The first part evaluates to 1, which means I can write

$\displaystyle \int \frac{1}{(\sec\theta + \tan\theta)^2}d\theta=\int\frac{\sec\theta - \tan\theta}{\sec\theta + \tan\theta}d\theta$

but then I find I'm a bit stuck, the next step would be muchly appreciated

Kind Regards

Stonehambey

2. Originally Posted by Stonehambey
Hi guys,

Found this site through google, looks great

Anyway, I've just finished my maths degree and am training to be a teacher at the moment. My plan is to teach up to further maths at A-level (UK), so as such I'm going over a lot of the stuff I haven't really looked at since my first undergraduate year.

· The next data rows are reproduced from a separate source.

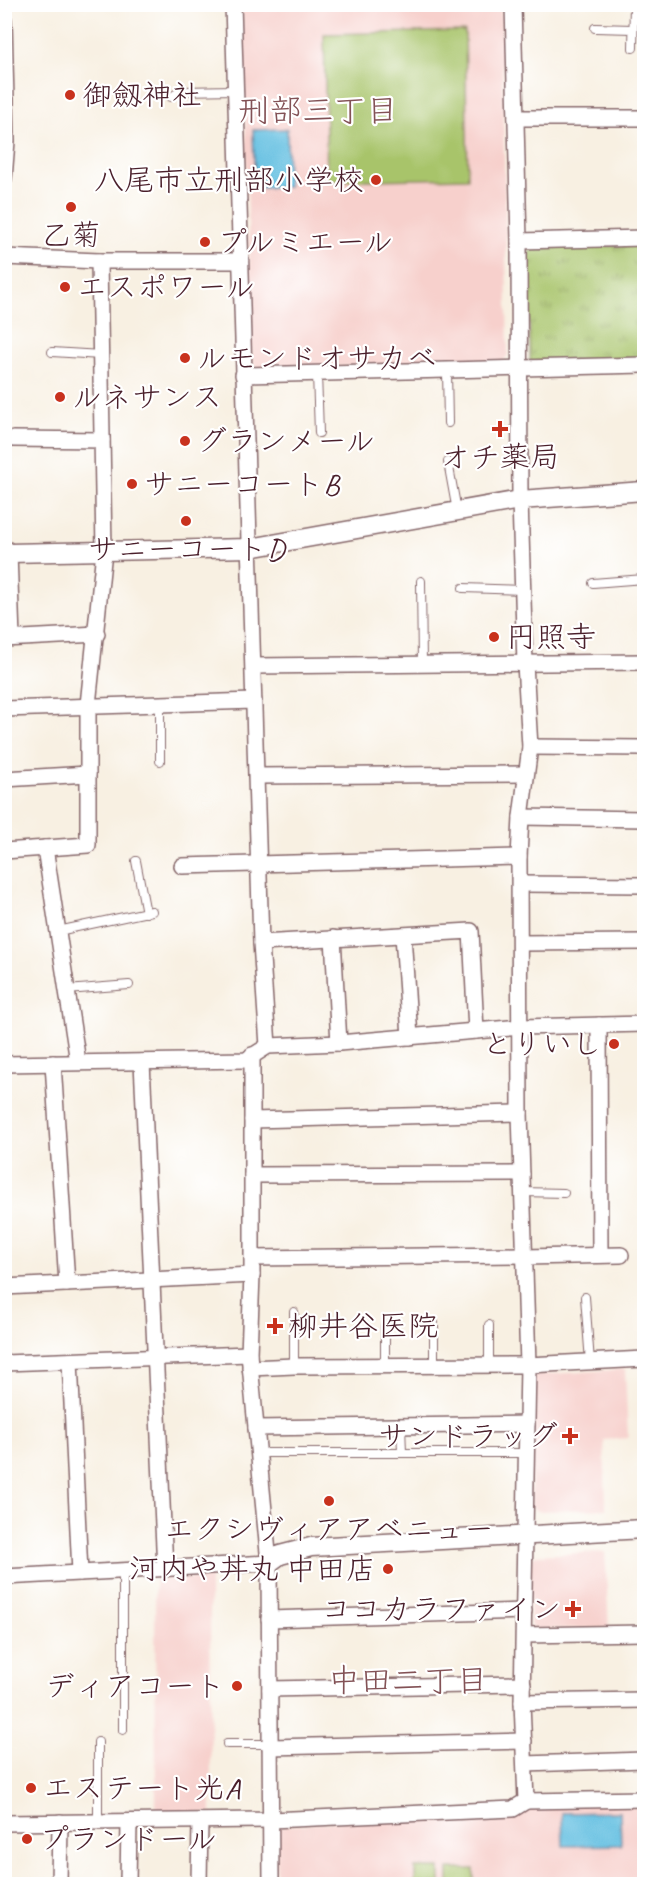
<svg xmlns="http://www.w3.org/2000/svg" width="649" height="1889" viewBox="0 0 649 1889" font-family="Caveat,'Klee One',sans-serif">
<defs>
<pattern id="grass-tufts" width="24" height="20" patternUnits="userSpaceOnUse" patternTransform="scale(1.5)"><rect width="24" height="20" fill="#a8c46a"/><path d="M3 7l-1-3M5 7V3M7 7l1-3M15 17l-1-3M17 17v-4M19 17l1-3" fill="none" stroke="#8b9f57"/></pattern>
</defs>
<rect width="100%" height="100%" fill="#fff"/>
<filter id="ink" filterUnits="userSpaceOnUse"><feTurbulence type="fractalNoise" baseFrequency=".0167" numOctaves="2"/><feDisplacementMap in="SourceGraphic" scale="12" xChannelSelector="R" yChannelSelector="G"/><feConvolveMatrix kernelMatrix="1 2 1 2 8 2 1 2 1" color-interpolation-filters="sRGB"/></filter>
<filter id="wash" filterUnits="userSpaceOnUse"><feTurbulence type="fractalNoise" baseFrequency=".008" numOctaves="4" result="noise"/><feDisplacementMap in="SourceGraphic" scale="24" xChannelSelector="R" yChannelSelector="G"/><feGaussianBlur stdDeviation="1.35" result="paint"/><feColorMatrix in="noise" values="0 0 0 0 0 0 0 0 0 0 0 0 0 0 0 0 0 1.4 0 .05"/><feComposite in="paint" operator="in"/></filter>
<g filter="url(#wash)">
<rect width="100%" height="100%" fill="#f8f0e2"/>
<g fill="#f7d0cc">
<polygon points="242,5 501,5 508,355 502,363 256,368 252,360"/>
<polygon points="625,1369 628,1438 604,1440 606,1509 537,1511 531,1507 532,1380 536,1375"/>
<polygon points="605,1552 609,1628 534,1629 530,1625 531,1560 535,1555"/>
<polygon points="210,1578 211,1813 156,1814 155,1579"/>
<polygon points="644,1801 644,1884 276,1884 277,1827 528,1804"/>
</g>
<polygon fill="url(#grass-tufts)" stroke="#79724a" stroke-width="1.5" points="644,245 644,359 530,362 528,254 532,248"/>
<g fill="#a8c46a" stroke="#79724a" stroke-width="1.5">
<polygon points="465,31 468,178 327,181 324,34"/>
<rect x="415" y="1868" width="25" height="16"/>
<rect x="449" y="1869" width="25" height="15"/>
<rect x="557" y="1882" width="87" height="2"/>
</g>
<g fill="#63bfe1" stroke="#566f86" stroke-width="1.5">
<polygon points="287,129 288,187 255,188 253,130"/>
<polygon points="620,1812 621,1845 563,1846 562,1813"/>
</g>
</g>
<g filter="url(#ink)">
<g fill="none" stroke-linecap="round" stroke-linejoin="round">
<defs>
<g id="service">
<polyline points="595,28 633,29"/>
<polyline points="633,48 634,4"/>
<polyline points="171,97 181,91 236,90"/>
<polyline points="52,352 101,355"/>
<polyline points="447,370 448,423"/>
<polyline points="317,373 319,433"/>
<polyline points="448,462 457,511"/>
<polyline points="421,581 422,664"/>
<polyline points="593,583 644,579"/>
<polyline points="463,588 523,590"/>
<polyline points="160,703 160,761"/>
<polyline points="136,861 146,913"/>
<polyline points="58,931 152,911"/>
<polyline points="67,990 129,985"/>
<polyline points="523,1192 564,1193"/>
<polyline points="585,1297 590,1362"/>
<polyline points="489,1325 489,1365"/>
<polyline points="434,1365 434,1323"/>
<polyline points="294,1366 294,1312"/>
<polyline points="385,1366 385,1326"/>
<polyline points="401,1426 402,1453"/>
<polyline points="259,1453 527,1453"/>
<polyline points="123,1571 123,1730"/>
<polyline points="227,1744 270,1744"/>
<polyline points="98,1822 98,1742"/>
</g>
<g id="minor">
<polyline points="233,4 261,943 268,1046"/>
<polyline points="4,20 7,141 4,179"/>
<polyline points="516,118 644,118"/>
<polyline points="519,241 644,238"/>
<polyline points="4,257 99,261 240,261"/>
<polyline points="243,375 644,365"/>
<polyline points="13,439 102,440"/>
<polyline points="9,553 12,638"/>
<polyline points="4,639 97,634"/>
<polyline points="254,666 644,662"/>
<polyline points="4,709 254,701"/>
<polyline points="530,747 644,748"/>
<polyline points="257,776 525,774"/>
<polyline points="4,779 88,774"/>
<polyline points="521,817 644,819"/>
<polyline points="45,848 78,1062"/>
<polyline points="4,851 88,845 88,705 104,551 99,261"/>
<polyline points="182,866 519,857"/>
<polyline points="520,884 644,885"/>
<polyline points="403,935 410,1037"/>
<polyline points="333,938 339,1043"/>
<polyline points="261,943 471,931 476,1031"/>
<polyline points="520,943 644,942"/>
<polyline points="599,1025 600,1255"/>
<polyline points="252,1055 252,1275 249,1354 269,1563 271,1884"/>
<polyline points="142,1062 165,1569"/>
<polyline points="53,1063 67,1284"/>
<polyline points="4,1064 246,1060 268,1046 339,1043 521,1027 644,1024"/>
<polyline points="252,1120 520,1113"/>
<polyline points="252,1175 522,1174"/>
<polyline points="525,1257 621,1255"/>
<polyline points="252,1258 525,1255"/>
<polyline points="4,1287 252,1275"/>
<polyline points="70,1361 80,1573"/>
<polyline points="4,1363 249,1354"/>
<polyline points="250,1368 294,1366 528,1365 644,1359"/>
<polyline points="256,1428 527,1424"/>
<polyline points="4,1577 269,1563"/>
<polyline points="269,1619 524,1611"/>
<polyline points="524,1635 644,1633"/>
<polyline points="270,1689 523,1684"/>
<polyline points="522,1702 644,1700"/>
<polyline points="270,1747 524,1741"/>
<polyline points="525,1764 644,1760"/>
<polyline points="526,1801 644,1799"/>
<polyline points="4,1823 271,1820 513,1809 526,1801 522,1702 528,1365 520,1113 519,857 521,817 530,747 525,664 520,500 519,241 513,4"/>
<polyline points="59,1884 60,1822"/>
<polyline points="128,1884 129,1822"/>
<polyline points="199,1884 200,1821"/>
</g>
<g id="tertiary">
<polyline points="4,549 9,553 250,548 520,500 644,491"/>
<polyline points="269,1563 280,1555 311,1547 644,1529"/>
</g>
</defs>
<use href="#service" stroke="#87686b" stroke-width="10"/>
<use href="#minor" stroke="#87686b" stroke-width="18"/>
<use href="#tertiary" stroke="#87686b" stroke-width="21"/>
<use href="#service" stroke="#fff" stroke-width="8"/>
<use href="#minor" stroke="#fff" stroke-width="15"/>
<use href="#tertiary" stroke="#fff" stroke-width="18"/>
</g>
</g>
<g fill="#c8321e" stroke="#fff" stroke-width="2">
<circle cx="70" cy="95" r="6"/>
<circle cx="376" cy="180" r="6"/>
<circle cx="71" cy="207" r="6"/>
<circle cx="205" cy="242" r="6"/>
<circle cx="65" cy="287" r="6"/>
<circle cx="185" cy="358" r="6"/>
<circle cx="60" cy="397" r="6"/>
<path d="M497 420h6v6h6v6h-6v6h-6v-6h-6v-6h6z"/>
<circle cx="185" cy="441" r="6"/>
<circle cx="132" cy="484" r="6"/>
<circle cx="186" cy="521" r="6"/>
<circle cx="494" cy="637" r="6"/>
<circle cx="614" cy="1044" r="6"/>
<path d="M272 1317h6v6h6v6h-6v6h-6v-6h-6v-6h6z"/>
<path d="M567 1427h6v6h6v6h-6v6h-6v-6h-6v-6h6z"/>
<circle cx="329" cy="1501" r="6"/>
<circle cx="388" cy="1569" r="6"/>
<path d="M570 1600h6v6h6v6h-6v6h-6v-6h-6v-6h6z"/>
<circle cx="237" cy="1686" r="6"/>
<circle cx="31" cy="1788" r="6"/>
<circle cx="27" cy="1839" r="6"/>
</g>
<g text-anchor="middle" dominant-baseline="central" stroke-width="4.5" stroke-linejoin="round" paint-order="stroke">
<g font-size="30" fill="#4a1f2b" stroke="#fff" text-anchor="start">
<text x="82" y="95">御劔神社</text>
<text x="364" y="180" text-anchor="end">八尾市立刑部小学校</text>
<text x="71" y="235" text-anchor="middle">乙菊</text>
<text x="217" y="242">プルミエール</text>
<text x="77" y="287">エスポワール</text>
<text x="197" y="358">ルモンドオサカベ</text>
<text x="72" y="397">ルネサンス</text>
<text x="197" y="441">グランメール</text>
<text x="500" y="457" text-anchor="middle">オチ薬局</text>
<text x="144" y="484">サニーコートB</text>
<text x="186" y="549" text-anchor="middle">サニーコートD</text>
<text x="506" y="637">円照寺</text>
<text x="602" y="1044" text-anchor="end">とりいし</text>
<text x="288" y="1326">柳井谷医院</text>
<text x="558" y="1436" text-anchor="end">サンドラッグ</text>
<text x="329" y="1529" text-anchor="middle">エクシヴィアアベニュー</text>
<text x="376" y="1569" text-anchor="end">河内や丼丸 中田店</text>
<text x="561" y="1609" text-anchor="end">ココカラファイン</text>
<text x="225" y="1686" text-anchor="end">ディアコート</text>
<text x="43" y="1788">エステート光A</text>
<text x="39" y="1839">プランドール</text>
</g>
<g font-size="32" fill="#835256" stroke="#fff">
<text x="318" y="110">刑部三丁目</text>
<text x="408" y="1680">中田二丁目</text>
</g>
</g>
<rect width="649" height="1889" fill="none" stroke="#fff" stroke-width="24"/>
</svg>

I'm rather embarrassingly stumped on a question, and I know the answer is staring me right in the face, if you guys could point me in the right direction it would be great, thanks

Write $\displaystyle (\sec\theta+\tan\theta)(\sec\theta-\tan\theta)$ in it's simplest form. Use it to evaluate

$\displaystyle \int \frac{1}{(\sec\theta + \tan\theta)^2}d\theta$

The first part evaluates to 1, which means I can write

$\displaystyle \int \frac{1}{(\sec\theta + \tan\theta)^2}d\theta=\int\frac{\sec\theta - \tan\theta}{\sec\theta + \tan\theta}d\theta$

but then I find I'm a bit stuck, the next step would be muchly appreciated

Kind Regards

Stonehambey
Multiply top and bottom by $\displaystyle {\sec\theta - \tan\theta}$ again

The denominator becomes 1. The to[p becomes something you can integrate after multiplying out and using identities

3. Of course! Thanks!